> [INFORMATION SHOWN]:
■ ■ ■

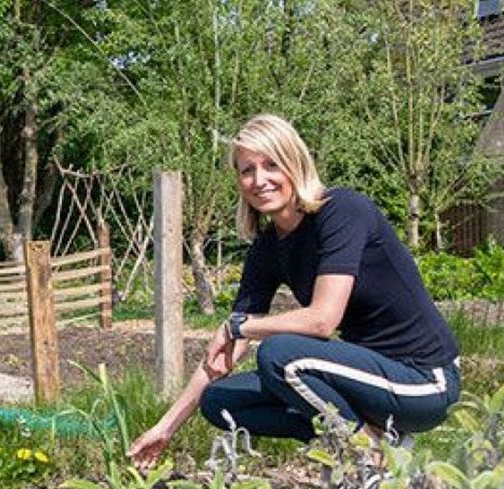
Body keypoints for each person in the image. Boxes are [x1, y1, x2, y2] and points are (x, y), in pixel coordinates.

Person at [128, 114, 461, 470]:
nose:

■ ■ ■

Retype the listing exactly. Leave the pictures out.

> [RESULT FOR THIS TASK]:
Body keypoints for each person in the image. Boxes are [x1, y1, x2, y2] and points are (x, y), in pixel coordinates.

Person at [128, 114, 461, 470]:
nose:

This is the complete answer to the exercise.